TASK TO COMPLETE:
Look through the lines below for the word "LOVE", and copy every line that has it.

DATA TO PROCESS:

-*-*-

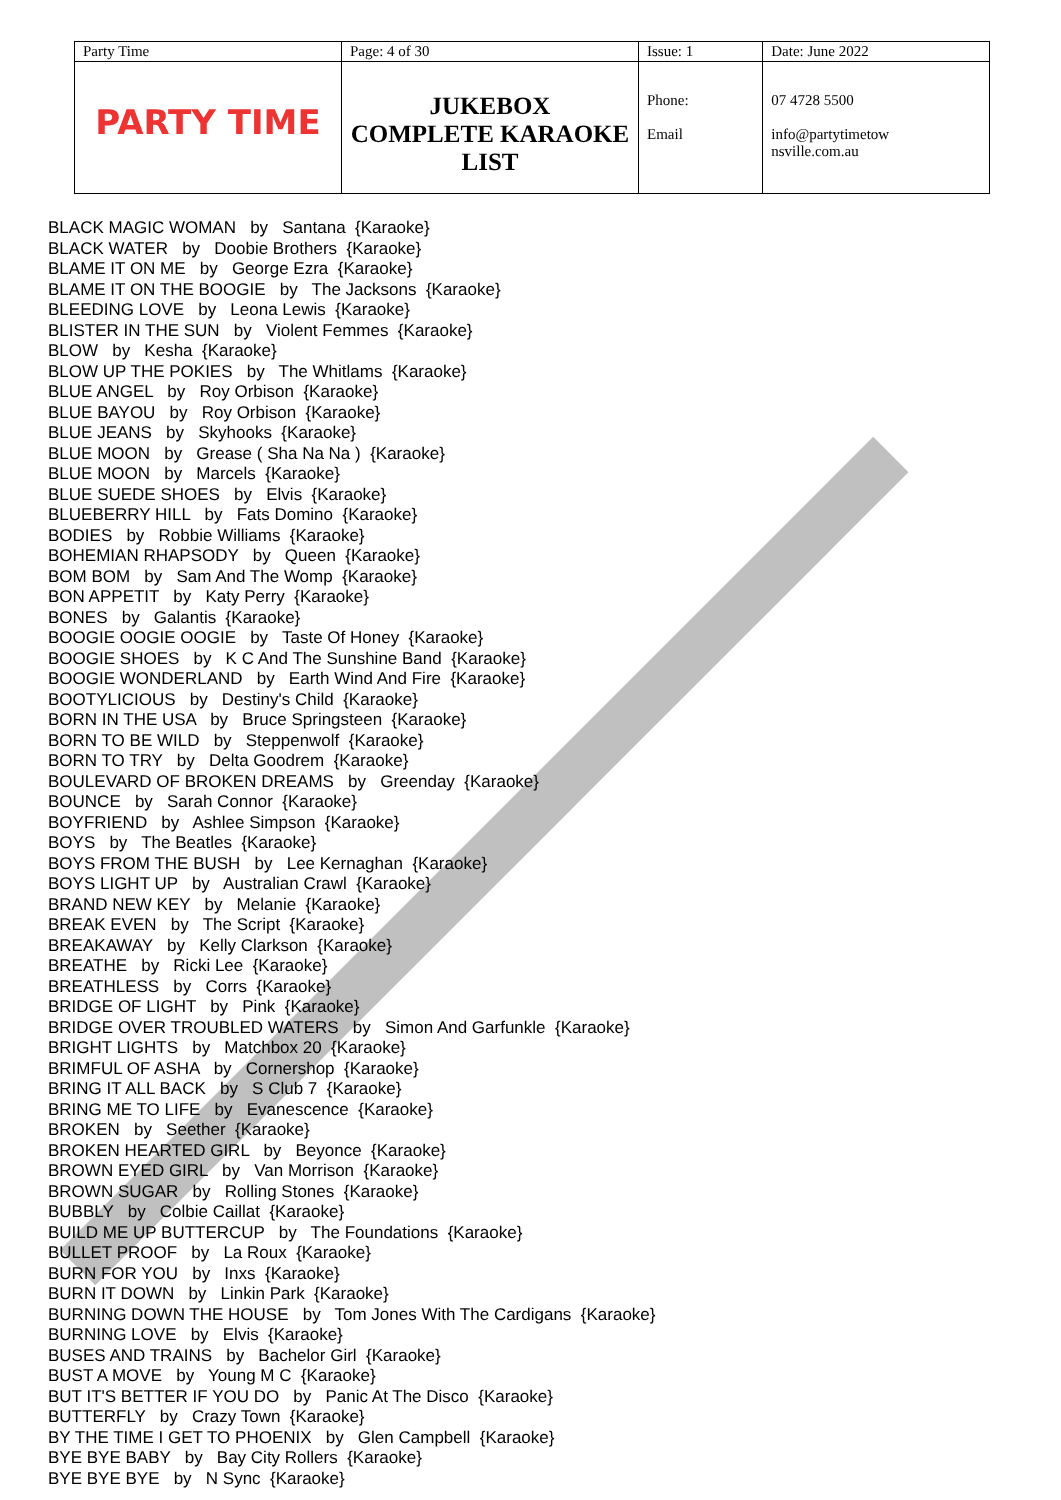| Party Time | Page: 4 of 30 | Issue: 1 | | Date: June 2022 |
| PARTY TIME | JUKEBOX COMPLETE KARAOKE LIST | Phone: Email | | 07 4728 5500 info@partytimetow nsville.com.au |
BLACK MAGIC WOMAN by Santana {Karaoke}
BLACK WATER by Doobie Brothers {Karaoke}
BLAME IT ON ME by George Ezra {Karaoke}
BLAME IT ON THE BOOGIE by The Jacksons {Karaoke}
BLEEDING LOVE by Leona Lewis {Karaoke}
BLISTER IN THE SUN by Violent Femmes {Karaoke}
BLOW by Kesha {Karaoke}
BLOW UP THE POKIES by The Whitlams {Karaoke}
BLUE ANGEL by Roy Orbison {Karaoke}
BLUE BAYOU by Roy Orbison {Karaoke}
BLUE JEANS by Skyhooks {Karaoke}
BLUE MOON by Grease ( Sha Na Na ) {Karaoke}
BLUE MOON by Marcels {Karaoke}
BLUE SUEDE SHOES by Elvis {Karaoke}
BLUEBERRY HILL by Fats Domino {Karaoke}
BODIES by Robbie Williams {Karaoke}
BOHEMIAN RHAPSODY by Queen {Karaoke}
BOM BOM by Sam And The Womp {Karaoke}
BON APPETIT by Katy Perry {Karaoke}
BONES by Galantis {Karaoke}
BOOGIE OOGIE OOGIE by Taste Of Honey {Karaoke}
BOOGIE SHOES by K C And The Sunshine Band {Karaoke}
BOOGIE WONDERLAND by Earth Wind And Fire {Karaoke}
BOOTYLICIOUS by Destiny's Child {Karaoke}
BORN IN THE USA by Bruce Springsteen {Karaoke}
BORN TO BE WILD by Steppenwolf {Karaoke}
BORN TO TRY by Delta Goodrem {Karaoke}
BOULEVARD OF BROKEN DREAMS by Greenday {Karaoke}
BOUNCE by Sarah Connor {Karaoke}
BOYFRIEND by Ashlee Simpson {Karaoke}
BOYS by The Beatles {Karaoke}
BOYS FROM THE BUSH by Lee Kernaghan {Karaoke}
BOYS LIGHT UP by Australian Crawl {Karaoke}
BRAND NEW KEY by Melanie {Karaoke}
BREAK EVEN by The Script {Karaoke}
BREAKAWAY by Kelly Clarkson {Karaoke}
BREATHE by Ricki Lee {Karaoke}
BREATHLESS by Corrs {Karaoke}
BRIDGE OF LIGHT by Pink {Karaoke}
BRIDGE OVER TROUBLED WATERS by Simon And Garfunkle {Karaoke}
BRIGHT LIGHTS by Matchbox 20 {Karaoke}
BRIMFUL OF ASHA by Cornershop {Karaoke}
BRING IT ALL BACK by S Club 7 {Karaoke}
BRING ME TO LIFE by Evanescence {Karaoke}
BROKEN by Seether {Karaoke}
BROKEN HEARTED GIRL by Beyonce {Karaoke}
BROWN EYED GIRL by Van Morrison {Karaoke}
BROWN SUGAR by Rolling Stones {Karaoke}
BUBBLY by Colbie Caillat {Karaoke}
BUILD ME UP BUTTERCUP by The Foundations {Karaoke}
BULLET PROOF by La Roux {Karaoke}
BURN FOR YOU by Inxs {Karaoke}
BURN IT DOWN by Linkin Park {Karaoke}
BURNING DOWN THE HOUSE by Tom Jones With The Cardigans {Karaoke}
BURNING LOVE by Elvis {Karaoke}
BUSES AND TRAINS by Bachelor Girl {Karaoke}
BUST A MOVE by Young M C {Karaoke}
BUT IT'S BETTER IF YOU DO by Panic At The Disco {Karaoke}
BUTTERFLY by Crazy Town {Karaoke}
BY THE TIME I GET TO PHOENIX by Glen Campbell {Karaoke}
BYE BYE BABY by Bay City Rollers {Karaoke}
BYE BYE BYE by N Sync {Karaoke}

-*-*-

EXERCISE RESULT:
BLEEDING LOVE by Leona Lewis {Karaoke}
BURNING LOVE by Elvis {Karaoke}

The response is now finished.